→ **Recorded data**
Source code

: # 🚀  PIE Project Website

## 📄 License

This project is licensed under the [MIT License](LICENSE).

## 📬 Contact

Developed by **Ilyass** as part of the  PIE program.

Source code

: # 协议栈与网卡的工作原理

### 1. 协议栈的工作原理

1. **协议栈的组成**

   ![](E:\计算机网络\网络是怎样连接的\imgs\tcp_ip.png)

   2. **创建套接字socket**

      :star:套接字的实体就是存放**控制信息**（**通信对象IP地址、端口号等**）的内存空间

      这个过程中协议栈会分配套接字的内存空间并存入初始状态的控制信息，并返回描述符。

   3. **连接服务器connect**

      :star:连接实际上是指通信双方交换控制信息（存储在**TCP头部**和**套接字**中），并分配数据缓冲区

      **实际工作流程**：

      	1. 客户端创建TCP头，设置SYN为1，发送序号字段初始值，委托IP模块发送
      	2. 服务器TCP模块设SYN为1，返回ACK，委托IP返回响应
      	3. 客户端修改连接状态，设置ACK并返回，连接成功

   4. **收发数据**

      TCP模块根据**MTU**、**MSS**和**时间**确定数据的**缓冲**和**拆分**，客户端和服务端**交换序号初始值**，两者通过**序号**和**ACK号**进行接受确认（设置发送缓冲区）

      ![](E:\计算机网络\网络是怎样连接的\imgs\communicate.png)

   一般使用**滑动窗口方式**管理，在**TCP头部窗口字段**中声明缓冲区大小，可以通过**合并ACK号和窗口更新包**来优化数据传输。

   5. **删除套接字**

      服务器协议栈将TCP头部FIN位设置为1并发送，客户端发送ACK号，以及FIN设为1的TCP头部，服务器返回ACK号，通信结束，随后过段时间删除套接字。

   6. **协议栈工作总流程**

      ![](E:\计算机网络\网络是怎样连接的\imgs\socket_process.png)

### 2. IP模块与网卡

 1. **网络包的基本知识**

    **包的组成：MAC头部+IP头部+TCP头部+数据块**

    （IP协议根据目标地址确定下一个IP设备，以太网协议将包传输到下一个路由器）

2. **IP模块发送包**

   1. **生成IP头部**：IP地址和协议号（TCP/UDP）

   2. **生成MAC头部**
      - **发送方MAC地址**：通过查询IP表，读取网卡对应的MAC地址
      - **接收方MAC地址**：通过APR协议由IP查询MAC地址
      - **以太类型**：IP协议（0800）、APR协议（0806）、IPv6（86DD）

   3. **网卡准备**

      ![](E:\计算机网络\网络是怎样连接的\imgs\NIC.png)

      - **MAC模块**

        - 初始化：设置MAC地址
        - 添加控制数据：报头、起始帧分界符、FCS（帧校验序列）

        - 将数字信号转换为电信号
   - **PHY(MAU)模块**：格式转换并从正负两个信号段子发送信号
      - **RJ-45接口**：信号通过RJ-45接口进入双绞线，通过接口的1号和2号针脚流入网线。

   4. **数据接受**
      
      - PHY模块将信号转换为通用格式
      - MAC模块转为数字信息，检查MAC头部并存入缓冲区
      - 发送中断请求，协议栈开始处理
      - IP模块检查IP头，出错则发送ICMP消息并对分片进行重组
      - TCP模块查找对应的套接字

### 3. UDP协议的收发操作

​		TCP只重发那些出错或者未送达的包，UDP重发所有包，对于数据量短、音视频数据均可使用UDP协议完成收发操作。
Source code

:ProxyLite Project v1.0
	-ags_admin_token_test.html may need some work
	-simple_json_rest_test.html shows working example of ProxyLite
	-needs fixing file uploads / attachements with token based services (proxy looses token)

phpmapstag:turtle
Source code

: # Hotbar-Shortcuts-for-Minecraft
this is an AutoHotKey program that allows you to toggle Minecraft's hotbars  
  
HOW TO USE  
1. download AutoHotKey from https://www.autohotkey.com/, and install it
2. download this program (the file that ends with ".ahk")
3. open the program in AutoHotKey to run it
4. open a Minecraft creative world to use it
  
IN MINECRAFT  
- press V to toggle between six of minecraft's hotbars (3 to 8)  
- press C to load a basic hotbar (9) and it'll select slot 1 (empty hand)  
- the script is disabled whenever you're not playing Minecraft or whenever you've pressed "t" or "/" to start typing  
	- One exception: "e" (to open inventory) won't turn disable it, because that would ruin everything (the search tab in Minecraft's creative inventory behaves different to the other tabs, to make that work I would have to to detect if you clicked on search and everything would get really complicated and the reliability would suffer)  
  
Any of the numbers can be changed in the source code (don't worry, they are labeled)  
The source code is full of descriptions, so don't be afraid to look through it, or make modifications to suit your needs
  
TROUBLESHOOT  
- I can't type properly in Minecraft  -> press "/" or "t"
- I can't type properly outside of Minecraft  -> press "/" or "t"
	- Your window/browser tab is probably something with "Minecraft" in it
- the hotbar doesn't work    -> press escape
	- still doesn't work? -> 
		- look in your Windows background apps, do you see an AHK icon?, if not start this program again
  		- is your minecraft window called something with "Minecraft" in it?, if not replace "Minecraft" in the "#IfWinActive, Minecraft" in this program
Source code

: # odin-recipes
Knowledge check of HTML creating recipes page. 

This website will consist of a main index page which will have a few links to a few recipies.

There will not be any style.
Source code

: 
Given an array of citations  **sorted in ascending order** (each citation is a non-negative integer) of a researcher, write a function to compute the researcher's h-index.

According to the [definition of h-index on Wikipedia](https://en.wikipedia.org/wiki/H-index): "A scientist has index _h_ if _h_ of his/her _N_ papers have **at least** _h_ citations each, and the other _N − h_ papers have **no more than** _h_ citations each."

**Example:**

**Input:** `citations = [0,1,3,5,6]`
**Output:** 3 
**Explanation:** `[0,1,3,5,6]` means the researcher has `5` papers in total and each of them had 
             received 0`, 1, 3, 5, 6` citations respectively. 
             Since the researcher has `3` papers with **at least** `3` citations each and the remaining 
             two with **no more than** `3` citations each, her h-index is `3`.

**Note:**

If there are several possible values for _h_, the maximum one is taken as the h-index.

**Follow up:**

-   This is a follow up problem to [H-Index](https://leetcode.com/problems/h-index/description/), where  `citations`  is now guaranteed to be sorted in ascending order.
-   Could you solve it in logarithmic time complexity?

→ **Exercise aim**
Render the material from its beginning through the line containing "6. **协议栈工作总流程**", inclusive, as a numbered list with one source line per item and all blank lines omitted.

→ **Reply to the exercise**
1. Source code
2. : # 🚀  PIE Project Website
3. ## 📄 License
4. This project is licensed under the [MIT License](LICENSE).
5. ## 📬 Contact
6. Developed by **Ilyass** as part of the  PIE program.
7. Source code
8. : # 协议栈与网卡的工作原理
9. ### 1. 协议栈的工作原理
10. 1. **协议栈的组成**
11.    ![](E:\计算机网络\网络是怎样连接的\imgs\tcp_ip.png)
12.    2. **创建套接字socket**
13.       :star:套接字的实体就是存放**控制信息**（**通信对象IP地址、端口号等**）的内存空间
14.       这个过程中协议栈会分配套接字的内存空间并存入初始状态的控制信息，并返回描述符。
15.    3. **连接服务器connect**
16.       :star:连接实际上是指通信双方交换控制信息（存储在**TCP头部**和**套接字**中），并分配数据缓冲区
17.       **实际工作流程**：
18.       	1. 客户端创建TCP头，设置SYN为1，发送序号字段初始值，委托IP模块发送
19.       	2. 服务器TCP模块设SYN为1，返回ACK，委托IP返回响应
20.       	3. 客户端修改连接状态，设置ACK并返回，连接成功
21.    4. **收发数据**
22.       TCP模块根据**MTU**、**MSS**和**时间**确定数据的**缓冲**和**拆分**，客户端和服务端**交换序号初始值**，两者通过**序号**和**ACK号**进行接受确认（设置发送缓冲区）
23.       ![](E:\计算机网络\网络是怎样连接的\imgs\communicate.png)
24.    一般使用**滑动窗口方式**管理，在**TCP头部窗口字段**中声明缓冲区大小，可以通过**合并ACK号和窗口更新包**来优化数据传输。
25.    5. **删除套接字**
26.       服务器协议栈将TCP头部FIN位设置为1并发送，客户端发送ACK号，以及FIN设为1的TCP头部，服务器返回ACK号，通信结束，随后过段时间删除套接字。
27.    6. **协议栈工作总流程**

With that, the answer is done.